Schumann recognized that there was an element of agony and conflict behind the symphony. “I sketched it out,” he wrote to Mendelssohn, “while suffering severe physical pain; I may well call it the struggle of my mind, by which I sought to beat off my disease.” That struggle is most apparent in the anguished Adagio espressivo third movement, which Chernaik accurately describes as “an unmediated expression” of the composer’s suffering. It’s only in the Allegro molto vivace finale that he shows us his hope of returning health.
P.S. I put together my own playlist for this one so that I could include the world premiere recording of Lindberg’s concerto as well as a recording of the Schumann Symphony No. 2 by the SLSO under the baton of the late Jerzy Semkov, who was Music Director of the orchestra from 1975 to 1979..

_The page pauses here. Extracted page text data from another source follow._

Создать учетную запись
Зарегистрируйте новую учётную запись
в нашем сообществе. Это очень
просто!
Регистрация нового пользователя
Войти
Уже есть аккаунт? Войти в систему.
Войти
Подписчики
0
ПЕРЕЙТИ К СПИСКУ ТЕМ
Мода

The Essentials: Hannu Lintu conducts the St. Louis Symphony Orchestra and soloist Lawrence Power in the Viola Concerto by Magnus Lindberg, Kaija Saariaho’s “Ciel d’hiver,” and Schumann’s Symphony No. 2. Performances take place at the Touhill Performing Arts Center on Friday at 7:30 pm and Sunday at 3:00 pm, March 14 and 16. The Friday concert will be broadcast on Saturday night, March 15, at 7:30 pm on St. Louis Public Radio and Classic 107.3.